New Year’s Eve on Lazy Beach

Still on Ko Rong Samloem for the holidays. We move from the Jungle Bay Bungalows, to a nondescript guest house for two days, to the paradise of Lazy Beach.

Below is a place we stopped several times for lunch, the Dolphin Bay Resort. They have three puppies.

Lazy Beach
Everyone LOVES puppies.

Because the simple bungalows of Jungle Bay were booked for the Dec 31 and Jan 01, we stay in a modest room behind a general store on the beach. Our friends Ulf & Susane move to the Lazy Beach Resort, a place they discover on their wanderings on the island. We join them for New Year’s Eve.

Lazy Beach
Lazy Beach bungalow

This is what we’ve been searching for.

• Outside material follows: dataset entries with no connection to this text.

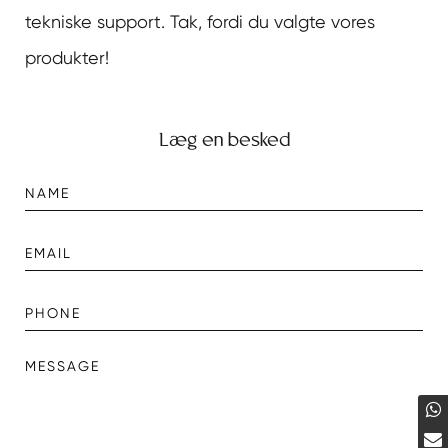
tekniske support. Tak, fordi du valgte vores
produkter!
Læg en besked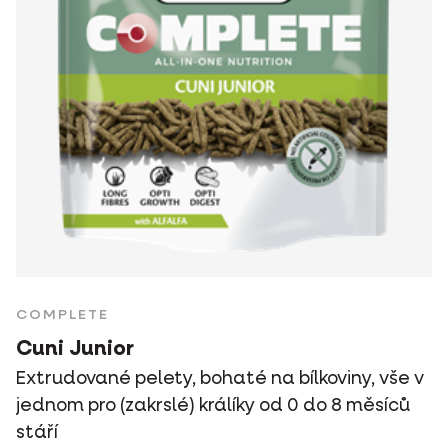
COMPLETE
Cuni Junior
Extrudované pelety, bohaté na bílkoviny, vše v
jednom pro (zakrslé) králíky od 0 do 8 měsíců
stáří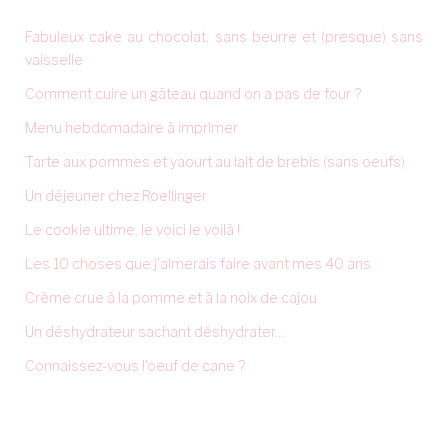
Fabuleux cake au chocolat, sans beurre et (presque) sans
vaisselle
Comment cuire un gâteau quand on a pas de four ?
Menu hebdomadaire à imprimer
Tarte aux pommes et yaourt au lait de brebis (sans oeufs)
Un déjeuner chez Roellinger
Le cookie ultime, le voici le voilà !
Les 10 choses que j'aimerais faire avant mes 40 ans
Crème crue à la pomme et à la noix de cajou
Un déshydrateur sachant déshydrater...
Connaissez-vous l'oeuf de cane ?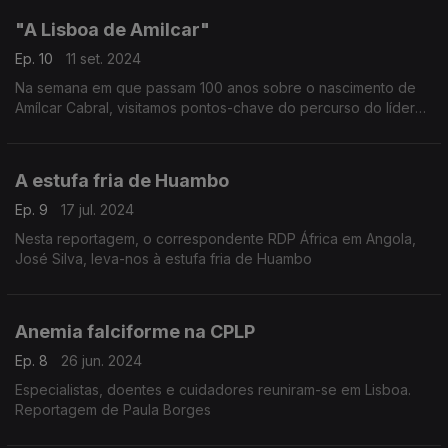
"A Lisboa de Amilcar"
Ep. 10
11 set. 2024
Na semana em que passam 100 anos sobre o nascimento de
Amílcar Cabral, visitamos pontos-chave do percurso do líder
independentista em Lisboa, a então capital do Império.
Reportagem de Paula Borges com Angela Coutinho
A estufa fria de Huambo
Ep. 9
17 jul. 2024
Nesta reportagem, o correspondente RDP África em Angola,
José Silva, leva-nos à estufa fria de Huambo
Anemia falciforme na CPLP
Ep. 8
26 jun. 2024
Especialistas, doentes e cuidadores reuniram-se em Lisboa.
Reportagem de Paula Borges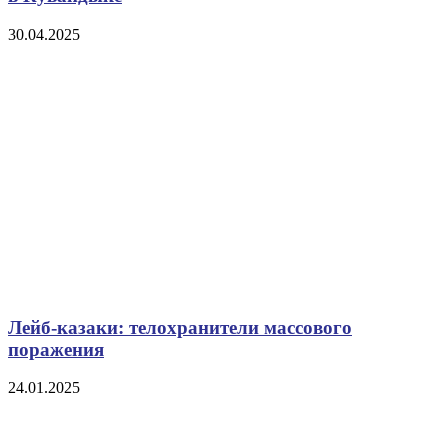
30.04.2025
Лейб-казаки: телохранители массового
поражения
24.01.2025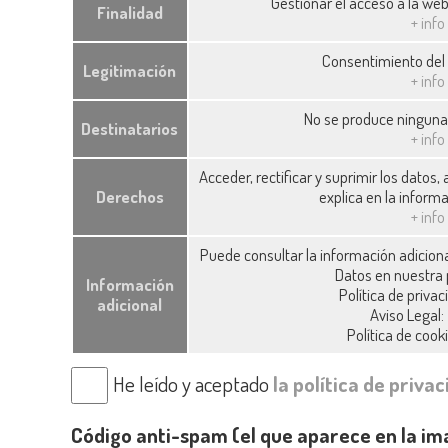
Gestionar el acceso a la web
Finalidad
+ info
Consentimiento del
Legitimación
+ info
No se produce ninguna 
Destinatarios
+ info
Acceder, rectificar y suprimir los datos
Derechos
explica en la informa
+ info
Puede consultar la información adiciona
Datos en nuestra
Información
Política de priva
adicional
Aviso Legal
Política de coo
He leído y aceptado
la política de privac
Código anti-spam (el que aparece en la i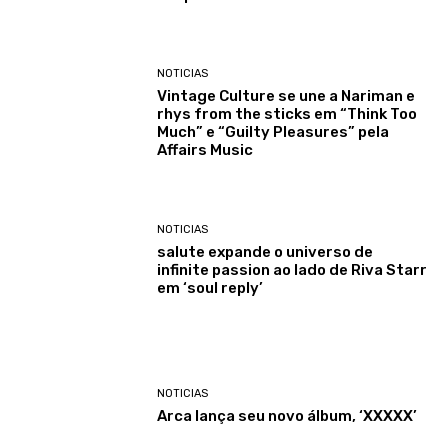
NOTICIAS
Vintage Culture se une a Nariman e
rhys from the sticks em “Think Too
Much” e “Guilty Pleasures” pela
Affairs Music
NOTICIAS
salute expande o universo de
infinite passion ao lado de Riva Starr
em ‘soul reply’
NOTICIAS
Arca lança seu novo álbum, ‘XXXXX’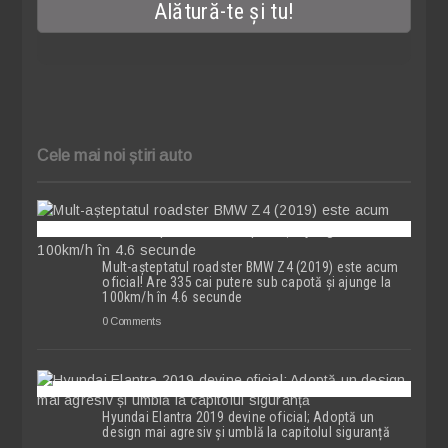
Cele mai noi știri auto
Mult-așteptatul roadster BMW Z4 (2019) este acum
oficial! Are 335 cai putere sub capotă și ajunge la
100km/h în 4.6 secunde
0 Comments
Hyundai Elantra 2019 devine oficial; Adoptă un
design mai agresiv și umblă la capitolul siguranță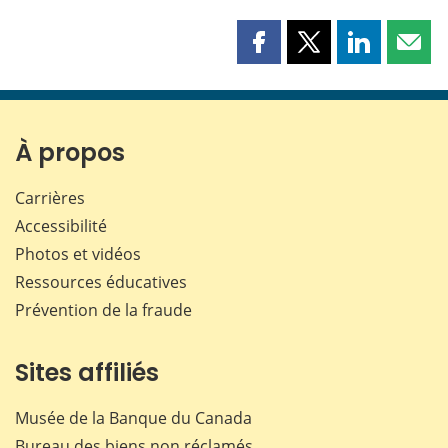
Partager
Partager
Partager
Part
cette
cette
cette
cette
page
page
page
page
sur
sur
sur
par
Facebook
X
LinkedIn
courr
À propos
Carrières
Accessibilité
Photos et vidéos
Ressources éducatives
Prévention de la fraude
Sites affiliés
Musée de la Banque du Canada
Bureau des biens non réclamés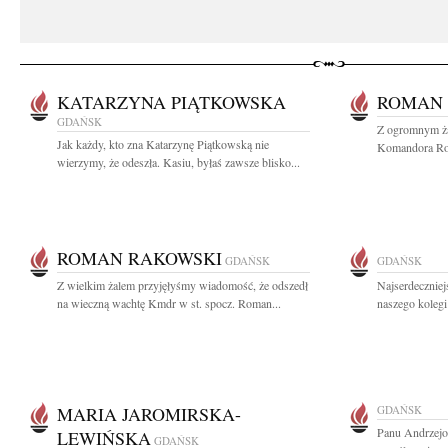
KATARZYNA PIĄTKOWSKA
ROMAN 
GDAŃSK
Z ogromnym ża
Jak każdy, kto zna Katarzynę Piątkowską nie
Komandora Rom
wierzymy, że odeszła. Kasiu, byłaś zawsze blisko...
ROMAN RAKOWSKI
GDAŃSK
GDAŃSK
Z wielkim żalem przyjęłyśmy wiadomość, że odszedł
Najserdeczniej
na wieczną wachtę Kmdr w st. spocz. Roman...
naszego kolegi
MARIA JAROMIRSKA-
GDAŃSK
Panu Andrzejo
LEWIŃSKA
GDAŃSK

In three months of Asia travel, Lazy Beach is the best place we’ve seen so far, tropical-paradise-wise.

Sunset on Lazy Beach

Too bad about the name, with its connotations of vice. I would rename it Butterfly Beach, because flights of enormous colourful butterflies are everywhere.

Oh, and  its LOGO sucks.

Happy 2018!

After a BBQ buffet, we gather on the beach.

Lazy Beach
Seeing in the New Year with a midnight bonfire

I realize we’re holding beverages in every photo above, but it’s New Year’s Eve, after all.

The same day Ulf & Susane move out, we move in for our final few days on the island.

Lazy Beach has several things going for it.

  • It’s isolated by a 1.5 kilometre jungle trail crossing the island. True to its name, this would deter 90% of humanity from going there. It does have its own boat to the mainland, which is how we go back.
  • It’s run by a UK person, who had the stroke of genius to realize that people don’t equate ‘tropical paradise’ with ‘bags of fetid garbage’ and ‘mountains of discarded construction debris’ and ‘damaged speakers crackling out Bob Marley 14 hours a day’. It is spotless and tranquil.
  • No WiFi or other connectivity. There’s an expression in IT: ‘That’s not a bug, that’s a feature.’
  • It costs US$ 65 a day, which is a lot for this part of the world, but a fraction of what we’ve paid in other exclusive resorts. (The kind we stay in all the time.) (Well, once every blue moon.)
  • Excellent food in the restaurant.
  • There is no outside/through pedestrian traffic. It nestles between two steep hills. (See bullet one).
  • It’s not listed in the usual booking websites, so it attracts an elevated level of clientele. Like us. (See bullet four).

The new inhabitants of bungalow 17.

Lazy Beach
Going for a snorkel
Lazy Beach
The Girl from Ipanema (or Porto Alegre)

We hike up to Sunset Peak to view the, er, sunset.

Lazy Beach
Lazy Beach far below
Lazy Beach
Last day on Koh Rong Samloem

As the sloth of the holiday season passes, expect a return to more frequent blog entries.

Happy New Year, everyone!

Sight or Insight of the Day – Lazy Beach

Something to add to the Koh Rong Samloem bestiary besides spiders and snakes – monkeys and hornbills!

Lazy Beach
Just the bill, please.

As we walk to the Lazy Beach Resort, we pass an open area over which about a dozen hornbills fly from one tree to another. (I was not quick enough to get a photo – I borrowed this from someone else, but it’s a genuine Koh Rong Samloem hornbill.)

We also have monkeys. A troop of them inhabit the jungle trail between Saracen Beach and Lazy Beach. These are well-behaved monkeys that stick to the treetops, not like the manic, human-acclimatized delinquents in Lopburi.